Record set: Begin

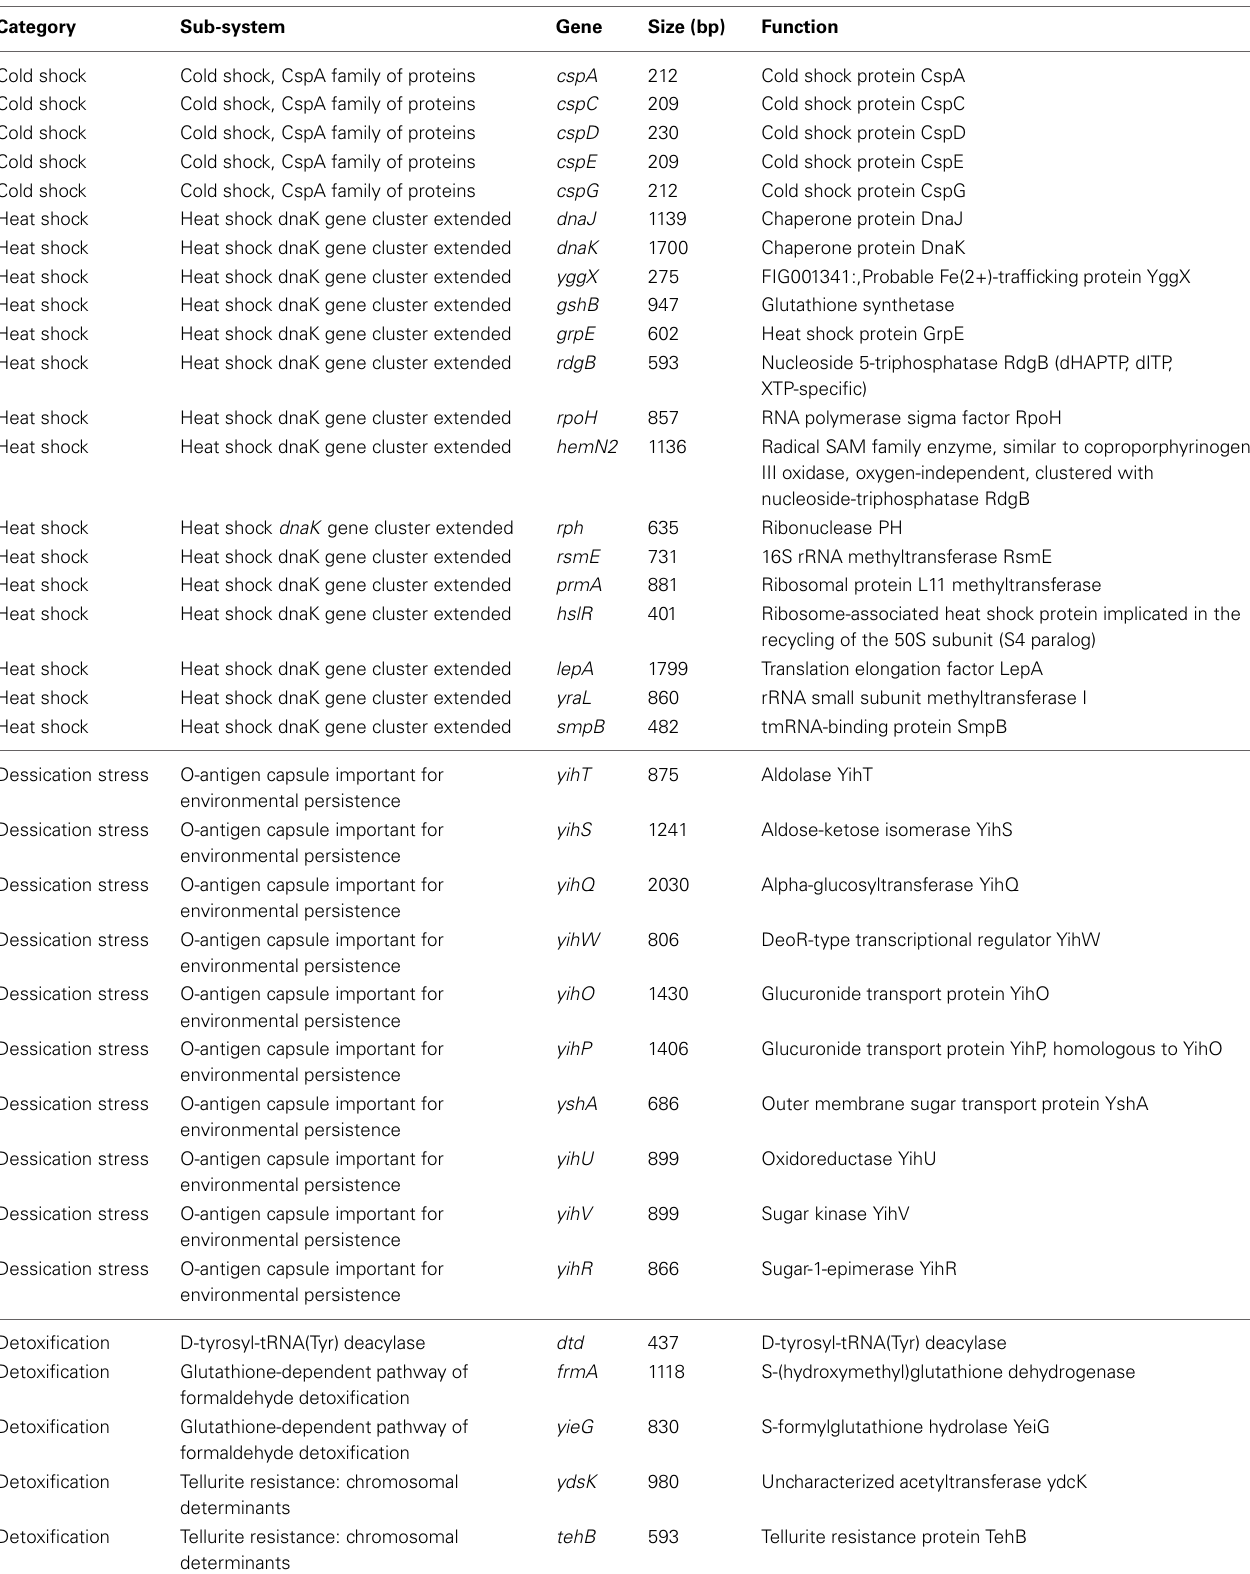
FIG001341:,Probable Fe(2+)-trafficking protein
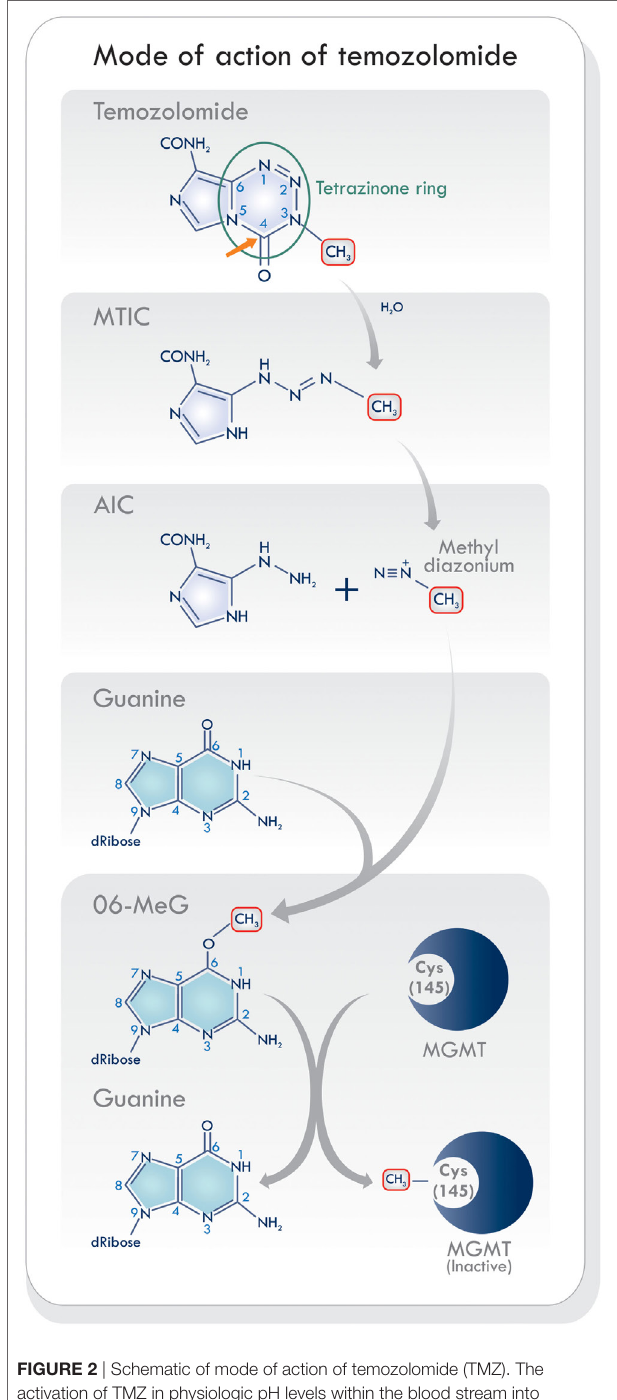
FiGURe 2 | Schematic of mode of action of temozolomide (TMZ). The activation of TMZ in physiologic pH levels within the blood stream into its reactive state that is responsible for methylating DNA. Based on Ref. (8, 19, 23). Abbreviations: MTIC, 5-(3-monomethyl-1-triazeno) imidazole-4-carboxamide; AIC, 5-aminoimidazole-4-carboxamide; MGMT, O6-methylguanine-DNA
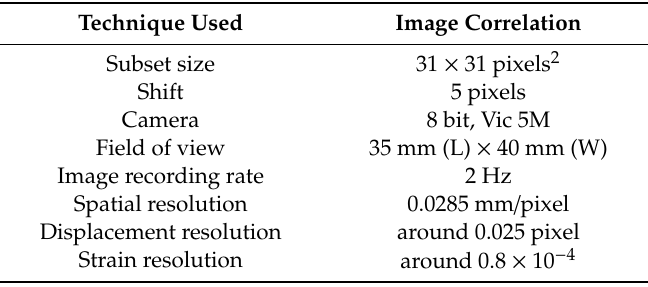
Figure 1. Specimen configuration and experimental set-up. Table 1. Details on digital image correlation (DIC)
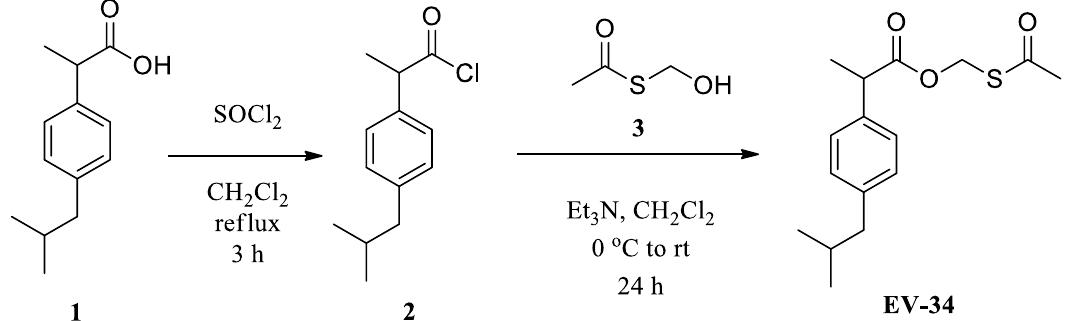
Figure 1. Synthesis of the new H 2 S-releasing derivative of ibuprofen.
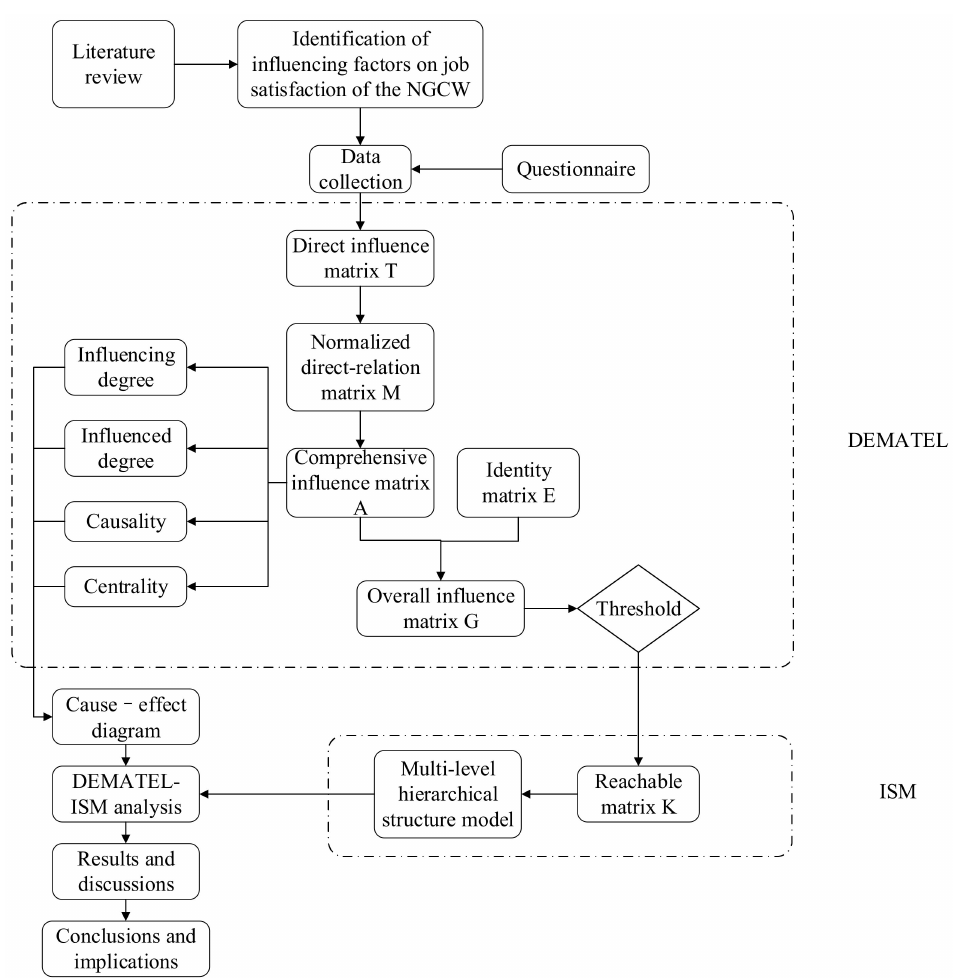
Figure 2. Framework for the integration of DEMATAL and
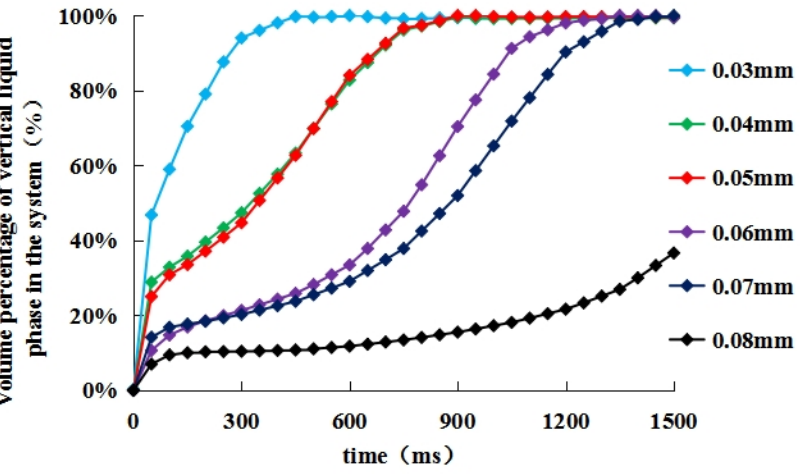
Figure 7. The volume fraction of oil phase at the vertical position of two oil droplets at different distances.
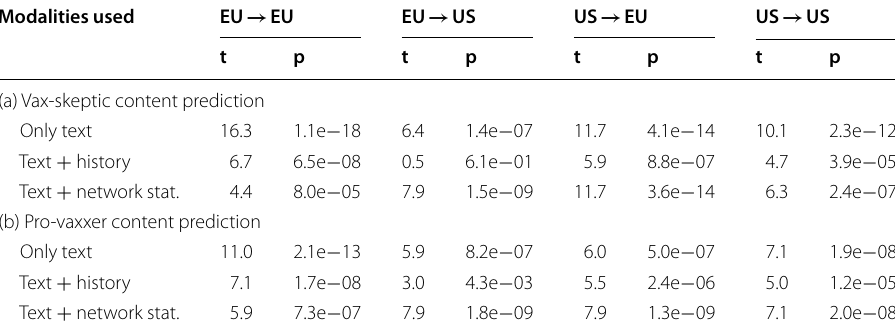
Table 6 Cross-region model evaluation for pro-vaxxer content prediction with respect to different modalities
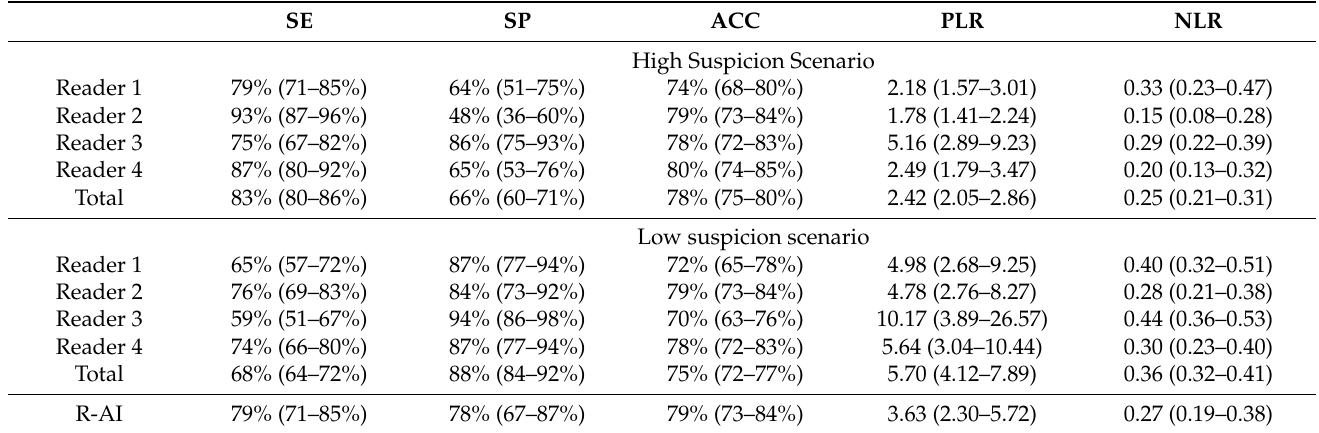
Table 4. Comparative analysis of the diagnostic performance of radiomic-based artificial intelligence classifier (R-AI) and human readers in both high and low suspicion scenarios.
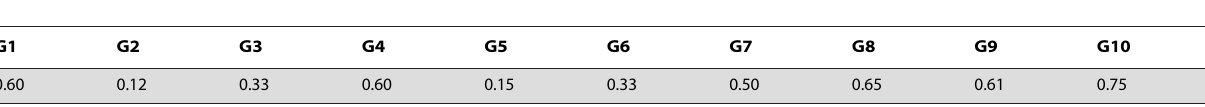
Table 5. Wild type steady state in Dream4 data set.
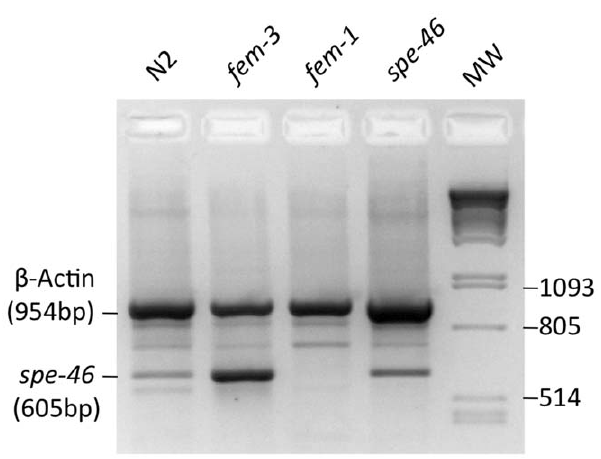
Figure 4. Products of RT-PCR reactions using RNA from wild- type (N2) worms, hermaphrodites that produce only sperm [ fem-3(q23) ], hermaphrodties that produce only oocytes [ fem- 1(hc17) ], and spe-46(hc197) mutant hermaphrodites. The reactions were multiplexed with primers for both the spe-46 transcript and the transcript for the C. elegans b -Actin homolog act-2 . The molecular weight marker (MW) is lambda phage cut with PstI. While non-specific products were amplified, the specific amplicons for both spe-46 and act- 2 were present. In particular, the spe-46 product is present in all lanes but fem-1 , a strain that makes no sperm. The size of each specific amplicon is indicated.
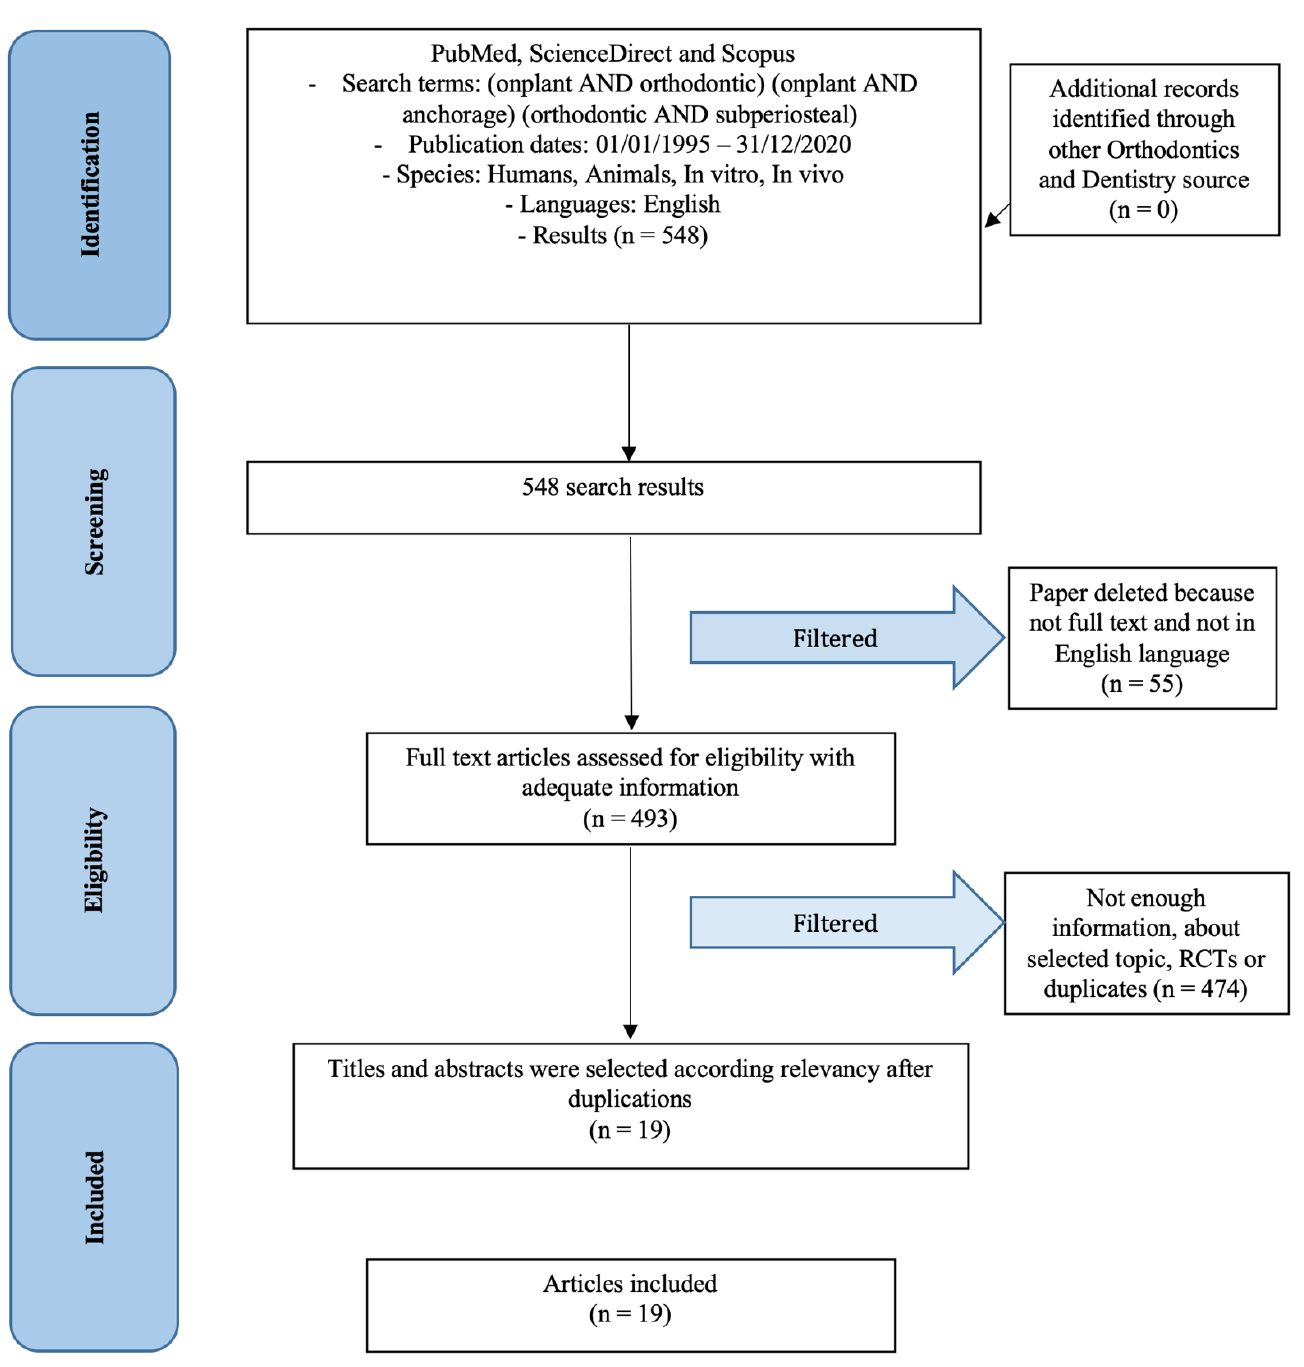
Figure 2. Flow diagram of SPIDER (tool for qualitative evidence synthesis). RCT: randomized controlled trial.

Record set: End

• **Problem to work on**
Beginning with the first line of the records and ending with the line that contains "Figure 2. Framework", reproduce every line exactly, omitting pictures and adding nothing.

• **The completed task**
FIG001341:,Probable Fe(2+)-trafficking protein
FiGURe 2 | Schematic of mode of action of temozolomide (TMZ). The activation of TMZ in physiologic pH levels within the blood stream into its reactive state that is responsible for methylating DNA. Based on Ref. (8, 19, 23). Abbreviations: MTIC, 5-(3-monomethyl-1-triazeno) imidazole-4-carboxamide; AIC, 5-aminoimidazole-4-carboxamide; MGMT, O6-methylguanine-DNA
Figure 1. Specimen configuration and experimental set-up. Table 1. Details on digital image correlation (DIC)
Figure 1. Synthesis of the new H 2 S-releasing derivative of ibuprofen.
Figure 2. Framework for the integration of DEMATAL and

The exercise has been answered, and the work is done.